THE RECORDS:
********************

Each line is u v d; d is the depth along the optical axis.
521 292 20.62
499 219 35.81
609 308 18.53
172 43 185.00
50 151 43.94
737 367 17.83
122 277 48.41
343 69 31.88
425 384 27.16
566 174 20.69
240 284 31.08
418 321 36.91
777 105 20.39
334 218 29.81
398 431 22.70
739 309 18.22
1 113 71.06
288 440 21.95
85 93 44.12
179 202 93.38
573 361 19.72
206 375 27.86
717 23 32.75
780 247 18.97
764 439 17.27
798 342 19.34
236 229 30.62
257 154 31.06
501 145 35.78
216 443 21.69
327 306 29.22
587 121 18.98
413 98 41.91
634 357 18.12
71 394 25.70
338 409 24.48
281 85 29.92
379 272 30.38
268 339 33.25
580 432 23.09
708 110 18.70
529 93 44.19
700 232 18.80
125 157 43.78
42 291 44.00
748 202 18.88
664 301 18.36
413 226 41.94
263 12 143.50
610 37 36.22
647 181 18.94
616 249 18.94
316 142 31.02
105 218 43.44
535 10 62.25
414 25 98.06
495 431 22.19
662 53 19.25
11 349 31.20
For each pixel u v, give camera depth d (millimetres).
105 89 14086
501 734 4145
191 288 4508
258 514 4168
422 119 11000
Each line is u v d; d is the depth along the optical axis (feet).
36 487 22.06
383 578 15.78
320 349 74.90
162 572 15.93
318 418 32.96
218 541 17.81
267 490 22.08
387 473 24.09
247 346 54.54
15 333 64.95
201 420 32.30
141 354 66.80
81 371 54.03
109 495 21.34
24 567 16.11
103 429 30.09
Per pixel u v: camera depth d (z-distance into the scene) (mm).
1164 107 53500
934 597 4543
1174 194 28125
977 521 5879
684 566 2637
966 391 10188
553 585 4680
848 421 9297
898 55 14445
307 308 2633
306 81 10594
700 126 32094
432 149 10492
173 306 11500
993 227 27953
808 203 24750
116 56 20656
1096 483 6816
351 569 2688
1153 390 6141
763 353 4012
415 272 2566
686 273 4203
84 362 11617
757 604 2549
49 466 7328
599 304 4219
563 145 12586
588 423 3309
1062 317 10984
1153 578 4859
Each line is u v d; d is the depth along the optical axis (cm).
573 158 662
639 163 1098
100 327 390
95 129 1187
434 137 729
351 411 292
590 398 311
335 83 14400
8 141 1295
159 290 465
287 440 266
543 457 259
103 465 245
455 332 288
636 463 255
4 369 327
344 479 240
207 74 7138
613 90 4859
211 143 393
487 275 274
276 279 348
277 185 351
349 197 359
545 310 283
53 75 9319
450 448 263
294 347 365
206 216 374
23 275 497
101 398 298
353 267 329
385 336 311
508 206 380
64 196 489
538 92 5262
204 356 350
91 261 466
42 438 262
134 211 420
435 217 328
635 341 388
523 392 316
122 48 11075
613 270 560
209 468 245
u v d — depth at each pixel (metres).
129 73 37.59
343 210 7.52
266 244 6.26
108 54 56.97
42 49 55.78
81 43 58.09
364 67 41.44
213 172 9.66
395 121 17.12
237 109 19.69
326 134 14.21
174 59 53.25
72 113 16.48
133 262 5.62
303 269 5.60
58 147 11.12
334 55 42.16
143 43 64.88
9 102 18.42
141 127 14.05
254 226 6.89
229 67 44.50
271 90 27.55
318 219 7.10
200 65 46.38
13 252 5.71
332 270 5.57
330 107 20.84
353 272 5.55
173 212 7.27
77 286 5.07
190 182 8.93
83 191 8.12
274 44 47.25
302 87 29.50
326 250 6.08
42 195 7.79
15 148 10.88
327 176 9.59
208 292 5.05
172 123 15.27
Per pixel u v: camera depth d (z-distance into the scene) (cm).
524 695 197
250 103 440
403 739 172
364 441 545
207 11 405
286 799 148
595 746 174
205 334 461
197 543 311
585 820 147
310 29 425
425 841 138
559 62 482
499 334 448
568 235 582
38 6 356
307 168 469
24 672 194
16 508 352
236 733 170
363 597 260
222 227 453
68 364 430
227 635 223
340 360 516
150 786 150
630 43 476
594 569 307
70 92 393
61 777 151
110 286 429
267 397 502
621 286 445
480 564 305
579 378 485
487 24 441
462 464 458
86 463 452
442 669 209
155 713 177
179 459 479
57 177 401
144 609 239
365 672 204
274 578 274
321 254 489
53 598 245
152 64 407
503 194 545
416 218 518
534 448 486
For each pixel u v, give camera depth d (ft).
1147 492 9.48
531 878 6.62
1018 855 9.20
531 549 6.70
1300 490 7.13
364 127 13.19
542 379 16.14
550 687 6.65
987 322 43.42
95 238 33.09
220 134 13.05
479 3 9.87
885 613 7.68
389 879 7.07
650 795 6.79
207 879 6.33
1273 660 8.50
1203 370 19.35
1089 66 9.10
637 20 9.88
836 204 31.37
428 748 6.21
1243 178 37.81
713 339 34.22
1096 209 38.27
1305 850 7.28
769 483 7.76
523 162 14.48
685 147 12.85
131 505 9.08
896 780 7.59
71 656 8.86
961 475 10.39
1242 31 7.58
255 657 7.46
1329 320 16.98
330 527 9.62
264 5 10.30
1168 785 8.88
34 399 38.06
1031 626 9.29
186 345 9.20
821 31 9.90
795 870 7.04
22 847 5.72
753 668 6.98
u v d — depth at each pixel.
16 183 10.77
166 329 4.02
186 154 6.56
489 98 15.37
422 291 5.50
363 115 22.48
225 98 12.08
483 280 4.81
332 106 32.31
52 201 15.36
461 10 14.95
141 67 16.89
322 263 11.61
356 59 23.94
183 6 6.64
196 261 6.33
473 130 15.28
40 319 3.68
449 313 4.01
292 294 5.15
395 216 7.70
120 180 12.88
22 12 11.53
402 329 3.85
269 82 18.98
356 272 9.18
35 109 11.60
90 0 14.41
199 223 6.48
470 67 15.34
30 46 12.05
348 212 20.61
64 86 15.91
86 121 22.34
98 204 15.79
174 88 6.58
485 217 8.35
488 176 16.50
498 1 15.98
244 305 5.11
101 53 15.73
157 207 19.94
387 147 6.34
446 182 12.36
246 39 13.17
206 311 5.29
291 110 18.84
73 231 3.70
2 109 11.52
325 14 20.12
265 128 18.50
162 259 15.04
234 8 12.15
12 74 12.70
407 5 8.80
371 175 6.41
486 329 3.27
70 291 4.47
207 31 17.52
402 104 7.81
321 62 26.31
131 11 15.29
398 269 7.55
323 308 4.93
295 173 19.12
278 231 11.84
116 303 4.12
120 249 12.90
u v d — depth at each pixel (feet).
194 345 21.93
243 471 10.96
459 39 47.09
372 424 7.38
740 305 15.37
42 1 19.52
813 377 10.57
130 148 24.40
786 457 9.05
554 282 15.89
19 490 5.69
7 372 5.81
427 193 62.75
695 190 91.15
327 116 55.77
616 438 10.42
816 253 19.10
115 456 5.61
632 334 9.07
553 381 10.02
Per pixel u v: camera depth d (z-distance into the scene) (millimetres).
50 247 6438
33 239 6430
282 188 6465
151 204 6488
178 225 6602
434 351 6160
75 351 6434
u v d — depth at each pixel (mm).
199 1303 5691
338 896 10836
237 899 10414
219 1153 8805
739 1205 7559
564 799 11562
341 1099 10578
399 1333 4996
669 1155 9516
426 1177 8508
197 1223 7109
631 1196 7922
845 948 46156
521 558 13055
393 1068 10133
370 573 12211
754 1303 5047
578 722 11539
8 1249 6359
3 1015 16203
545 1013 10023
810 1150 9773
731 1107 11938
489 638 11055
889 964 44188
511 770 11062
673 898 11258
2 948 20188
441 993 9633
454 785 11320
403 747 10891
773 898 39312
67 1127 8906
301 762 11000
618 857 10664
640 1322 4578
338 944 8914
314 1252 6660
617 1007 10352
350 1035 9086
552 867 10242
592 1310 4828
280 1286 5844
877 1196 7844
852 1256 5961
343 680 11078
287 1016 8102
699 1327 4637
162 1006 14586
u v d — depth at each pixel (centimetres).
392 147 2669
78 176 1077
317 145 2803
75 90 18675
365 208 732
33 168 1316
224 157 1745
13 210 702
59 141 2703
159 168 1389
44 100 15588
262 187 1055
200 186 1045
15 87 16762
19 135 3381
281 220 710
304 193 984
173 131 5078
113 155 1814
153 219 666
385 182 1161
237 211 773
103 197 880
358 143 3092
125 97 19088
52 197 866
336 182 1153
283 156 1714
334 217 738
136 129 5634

********************

WHAT IS BEING ASKED: Everything from the first line of the entries above through the line with "590 398 311" is to be reproduced exactly, and nothing else.

ANSWER BOX:
Each line is u v d; d is the depth along the optical axis.
521 292 20.62
499 219 35.81
609 308 18.53
172 43 185.00
50 151 43.94
737 367 17.83
122 277 48.41
343 69 31.88
425 384 27.16
566 174 20.69
240 284 31.08
418 321 36.91
777 105 20.39
334 218 29.81
398 431 22.70
739 309 18.22
1 113 71.06
288 440 21.95
85 93 44.12
179 202 93.38
573 361 19.72
206 375 27.86
717 23 32.75
780 247 18.97
764 439 17.27
798 342 19.34
236 229 30.62
257 154 31.06
501 145 35.78
216 443 21.69
327 306 29.22
587 121 18.98
413 98 41.91
634 357 18.12
71 394 25.70
338 409 24.48
281 85 29.92
379 272 30.38
268 339 33.25
580 432 23.09
708 110 18.70
529 93 44.19
700 232 18.80
125 157 43.78
42 291 44.00
748 202 18.88
664 301 18.36
413 226 41.94
263 12 143.50
610 37 36.22
647 181 18.94
616 249 18.94
316 142 31.02
105 218 43.44
535 10 62.25
414 25 98.06
495 431 22.19
662 53 19.25
11 349 31.20
For each pixel u v, give camera depth d (millimetres).
105 89 14086
501 734 4145
191 288 4508
258 514 4168
422 119 11000
Each line is u v d; d is the depth along the optical axis (feet).
36 487 22.06
383 578 15.78
320 349 74.90
162 572 15.93
318 418 32.96
218 541 17.81
267 490 22.08
387 473 24.09
247 346 54.54
15 333 64.95
201 420 32.30
141 354 66.80
81 371 54.03
109 495 21.34
24 567 16.11
103 429 30.09
Per pixel u v: camera depth d (z-distance into the scene) (mm).
1164 107 53500
934 597 4543
1174 194 28125
977 521 5879
684 566 2637
966 391 10188
553 585 4680
848 421 9297
898 55 14445
307 308 2633
306 81 10594
700 126 32094
432 149 10492
173 306 11500
993 227 27953
808 203 24750
116 56 20656
1096 483 6816
351 569 2688
1153 390 6141
763 353 4012
415 272 2566
686 273 4203
84 362 11617
757 604 2549
49 466 7328
599 304 4219
563 145 12586
588 423 3309
1062 317 10984
1153 578 4859
Each line is u v d; d is the depth along the optical axis (cm).
573 158 662
639 163 1098
100 327 390
95 129 1187
434 137 729
351 411 292
590 398 311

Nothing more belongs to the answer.